WHAT IS EXPECTED »
In the copy of the lines below, leave out pictures and print everything else exactly.

GIVEN INFORMATION »
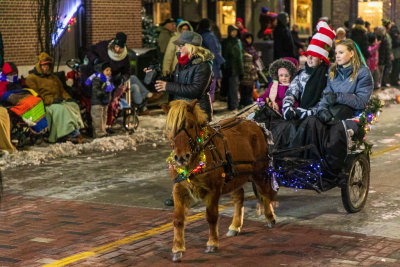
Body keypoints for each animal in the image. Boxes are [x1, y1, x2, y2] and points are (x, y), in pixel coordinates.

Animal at [166, 100, 278, 262]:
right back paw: (235, 226)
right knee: (239, 197)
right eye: (170, 128)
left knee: (264, 193)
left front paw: (212, 243)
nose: (180, 157)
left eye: (191, 125)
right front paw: (177, 249)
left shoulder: (213, 190)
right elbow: (178, 219)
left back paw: (270, 218)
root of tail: (254, 123)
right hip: (236, 176)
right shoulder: (179, 190)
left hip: (259, 170)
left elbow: (211, 217)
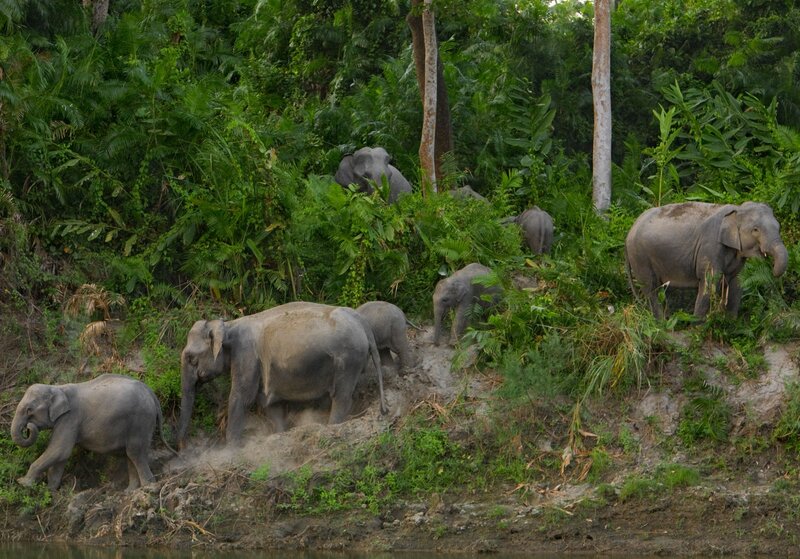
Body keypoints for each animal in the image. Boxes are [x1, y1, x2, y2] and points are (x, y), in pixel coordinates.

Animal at [11, 374, 173, 491]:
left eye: (29, 410)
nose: (28, 427)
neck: (57, 387)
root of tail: (151, 392)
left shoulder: (70, 418)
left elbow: (59, 450)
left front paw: (23, 483)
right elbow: (60, 456)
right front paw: (51, 491)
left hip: (140, 420)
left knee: (135, 452)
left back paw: (148, 487)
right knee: (131, 454)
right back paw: (130, 491)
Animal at [178, 302, 386, 448]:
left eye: (191, 358)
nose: (182, 447)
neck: (228, 325)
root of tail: (362, 322)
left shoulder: (246, 355)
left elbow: (241, 398)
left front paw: (230, 449)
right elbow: (269, 403)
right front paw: (278, 434)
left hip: (348, 358)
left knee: (341, 396)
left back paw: (331, 426)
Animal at [625, 201, 788, 319]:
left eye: (779, 227)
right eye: (755, 230)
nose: (772, 271)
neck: (737, 209)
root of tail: (629, 232)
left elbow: (736, 283)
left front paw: (731, 324)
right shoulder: (710, 247)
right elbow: (710, 283)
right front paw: (697, 329)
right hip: (640, 257)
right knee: (651, 289)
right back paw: (661, 323)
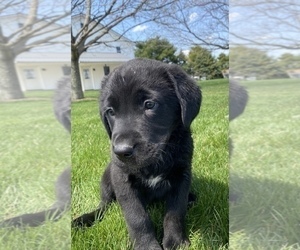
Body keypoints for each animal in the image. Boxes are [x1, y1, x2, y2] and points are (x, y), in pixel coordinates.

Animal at [72, 59, 202, 250]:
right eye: (111, 111)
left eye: (149, 104)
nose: (121, 151)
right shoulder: (122, 178)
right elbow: (137, 218)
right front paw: (147, 246)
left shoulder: (182, 174)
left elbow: (175, 212)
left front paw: (176, 242)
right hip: (107, 179)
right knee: (104, 205)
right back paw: (84, 219)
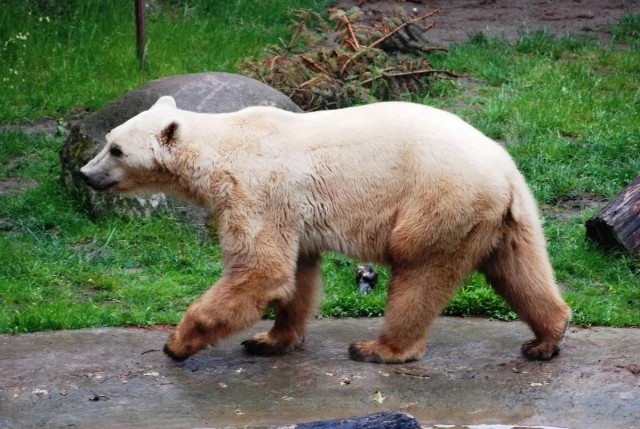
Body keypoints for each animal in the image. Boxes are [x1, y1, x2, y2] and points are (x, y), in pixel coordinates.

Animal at [80, 95, 571, 364]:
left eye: (116, 149)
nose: (85, 174)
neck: (223, 148)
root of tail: (505, 173)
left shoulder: (257, 190)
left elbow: (260, 270)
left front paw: (177, 344)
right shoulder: (290, 210)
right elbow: (297, 274)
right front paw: (269, 339)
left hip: (439, 201)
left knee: (419, 270)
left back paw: (379, 349)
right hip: (505, 217)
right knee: (519, 268)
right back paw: (547, 336)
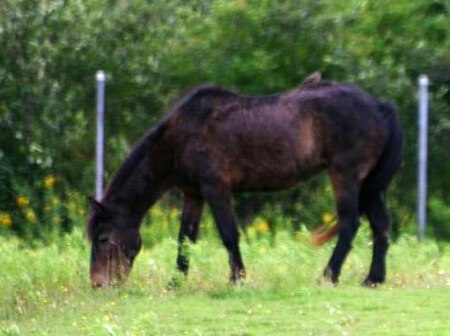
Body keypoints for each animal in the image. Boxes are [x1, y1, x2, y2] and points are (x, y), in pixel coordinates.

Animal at [86, 73, 402, 286]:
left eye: (103, 238)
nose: (98, 283)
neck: (184, 135)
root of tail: (378, 105)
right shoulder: (194, 194)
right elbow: (185, 238)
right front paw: (175, 282)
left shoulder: (216, 189)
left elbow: (228, 233)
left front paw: (237, 279)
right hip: (368, 185)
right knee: (380, 224)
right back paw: (373, 279)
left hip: (345, 177)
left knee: (350, 224)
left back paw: (328, 276)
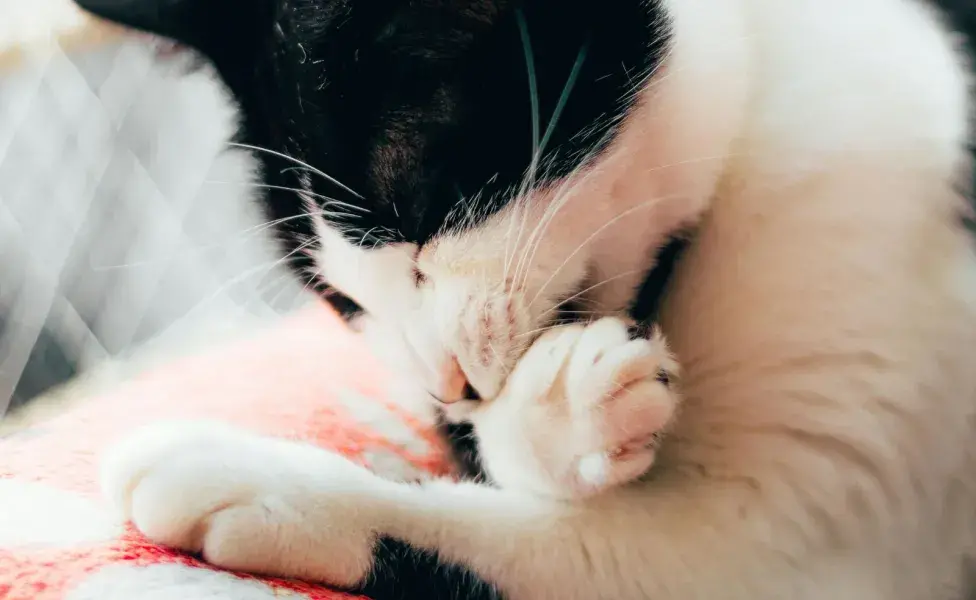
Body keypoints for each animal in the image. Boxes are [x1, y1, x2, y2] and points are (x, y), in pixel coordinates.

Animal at [70, 0, 976, 596]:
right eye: (340, 299)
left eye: (419, 208)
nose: (443, 385)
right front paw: (565, 415)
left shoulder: (797, 540)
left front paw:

RESULT OF THE TASK »
Body keypoints for each animal in the image. Boxes are [x1, y1, x2, y2] and points are (x, y), in pixel coordinates.

Animal at [166, 100, 278, 262]:
right back paw: (235, 226)
right knee: (239, 197)
right eye: (170, 128)
left knee: (264, 193)
left front paw: (212, 243)
nose: (180, 157)
left eye: (191, 125)
right front paw: (177, 249)
left shoulder: (213, 190)
right elbow: (178, 219)
left back paw: (270, 218)
root of tail: (254, 123)
right hip: (236, 176)
right shoulder: (179, 190)
left hip: (259, 170)
left elbow: (211, 217)
Body keypoints for each animal in the image. Boxes are [x1, y1, x2, y2] and points are (x, y), in pixel coordinates.

Animal at [11, 374, 173, 491]:
left eye: (29, 410)
nose: (28, 427)
neck: (57, 387)
root of tail: (151, 392)
left shoulder: (70, 418)
left elbow: (59, 450)
left front paw: (23, 483)
right elbow: (60, 456)
right front paw: (51, 491)
left hip: (140, 420)
left knee: (135, 452)
left back paw: (148, 487)
right knee: (131, 454)
right back paw: (130, 491)
Animal at [178, 302, 386, 448]:
left eye: (191, 358)
nose: (182, 447)
neck: (228, 325)
root of tail: (362, 322)
left shoulder: (246, 355)
left elbow: (241, 398)
left front paw: (230, 449)
right elbow: (269, 403)
right front paw: (278, 434)
left hip: (348, 358)
left knee: (341, 396)
left back paw: (331, 426)
Animal at [625, 201, 788, 319]:
left eye: (779, 227)
right eye: (755, 230)
nose: (772, 271)
neck: (737, 209)
root of tail: (629, 232)
left elbow: (736, 283)
left front paw: (731, 324)
right shoulder: (710, 247)
right elbow: (710, 283)
right front paw: (697, 329)
right hip: (640, 257)
right knee: (651, 289)
right back paw: (661, 323)
Body keypoints for each animal in the image. Boxes are [x1, y1, x2, y2] and points are (x, y), in pixel coordinates.

Animal at [72, 59, 202, 250]:
right eye: (111, 111)
left eye: (149, 104)
nose: (121, 151)
right shoulder: (122, 178)
right elbow: (137, 218)
right front paw: (147, 246)
left shoulder: (182, 174)
left elbow: (175, 212)
left front paw: (176, 242)
right hip: (107, 179)
right knee: (104, 205)
right back paw: (84, 219)
Body keypoints for each animal in the image. Boxes are [x1, y1, x2, y2] and points are (x, y), in pixel coordinates.

Animal at [80, 95, 571, 364]:
left eye: (116, 149)
nose: (85, 174)
neck: (223, 148)
root of tail: (505, 173)
left shoulder: (257, 190)
left elbow: (260, 270)
left front paw: (177, 344)
right shoulder: (290, 210)
right elbow: (297, 274)
right front paw: (269, 339)
left hip: (439, 201)
left knee: (419, 270)
left back paw: (379, 349)
right hip: (505, 217)
right knee: (519, 268)
right back paw: (547, 336)
Body keypoints for each animal in the image. Boxes are [x1, y1, x2, y2] and points are (x, y), in pixel coordinates.

Animal at [86, 73, 402, 286]:
left eye: (103, 238)
nose: (98, 283)
neck: (184, 135)
root of tail: (378, 105)
right shoulder: (194, 194)
right elbow: (185, 238)
right front paw: (175, 282)
left shoulder: (216, 189)
left elbow: (228, 233)
left front paw: (237, 279)
right hip: (368, 185)
right knee: (380, 224)
right back paw: (373, 279)
left hip: (345, 177)
left knee: (350, 224)
left back paw: (328, 276)
Body keypoints for each animal in the image. Boxes are [x1, y1, x2, y2] and points are (x, y), in pixel coordinates.

Animal at [70, 0, 976, 596]:
right eye: (340, 299)
left eye: (419, 208)
nose: (443, 385)
right front paw: (565, 415)
left shoulder: (797, 540)
left front paw:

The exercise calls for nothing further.